My husband is participating in a first in human or Phase 1 clinical trial. This trial is for kidney cancer and being conducted at The National Institutes of Health (NIH). I’ll be writing about his experience as a trial patient over the next several weeks.
Clinical Trial Phase 1:
Researchers test a new drug or treatment for the first time in a small group of people (20-80) to evaluate its safety, determine a safe dosage range and identify side effects. Learn about the different phases here.
NIH is considered America’s research hospital. It’s an Agency of the US Department of Health and Human Services and is located in Bethesda, Md. NIH has supported 153 Nobel Prize Winners.
Study related tests, procedures and medications are provided at no cost as is most travel. Admission is selective: only those patients who have a medical condition being studied by NIH who meet the specific inclusion criteria can enroll in the studies. The clinical center is the largest hospital devoted solely to clinical investigation in the world.

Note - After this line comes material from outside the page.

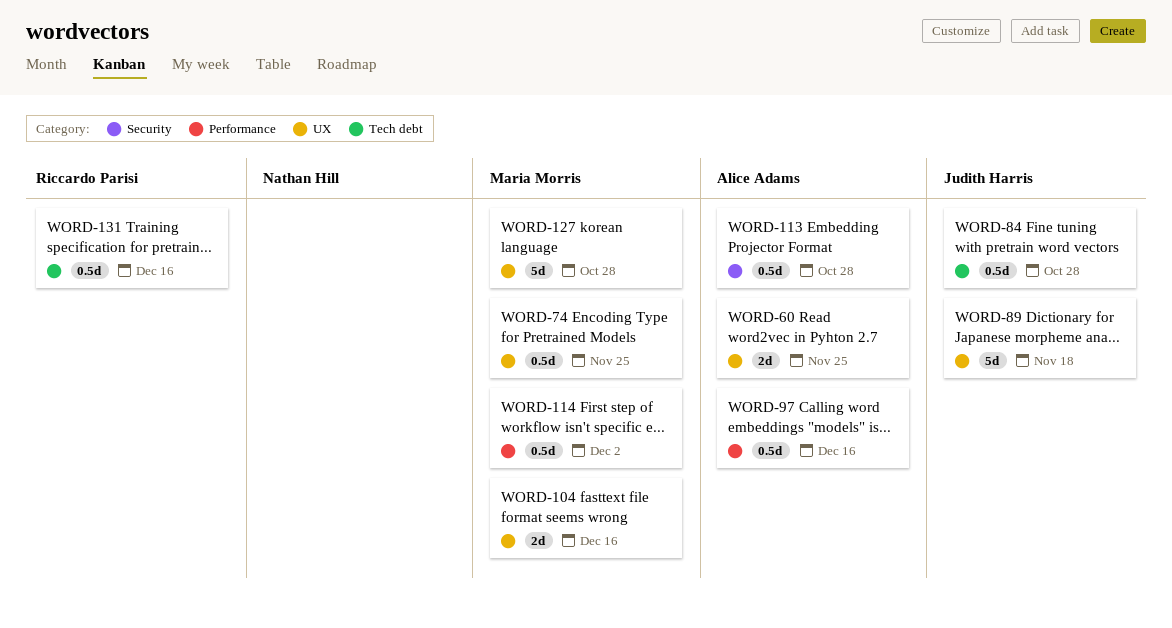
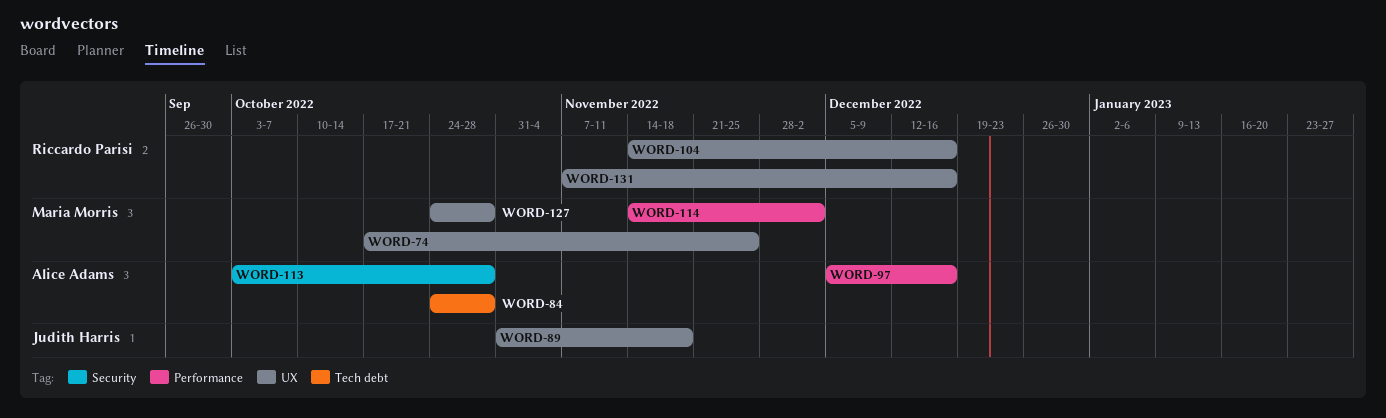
WORD-60: present -> none
WORD-84, owner: Judith Harris -> Alice Adams
WORD-104, owner: Maria Morris -> Riccardo Parisi
WORD-131, label: Tech debt -> UX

Some of the Clinical Center’s successes include pioneering the cure of cancerous sold tumors with chemotherapy; the use of nitroglycerin to treat heart attacks; identifying a genetic component in schizophrenia; conducting the first successful replacement of a mitral vale to treat heart disease; and the creation of blood tests to identify both AIDS and hepatitis.
I encourage everyone to learn more about clinical trials and ask your doctor about participation.
When you participate in a clinical trial, you are joining the front line against a disease. This is where treatments are tested and medical science advanced.
It’s where researchers learn what works – clinical trials are vital to research.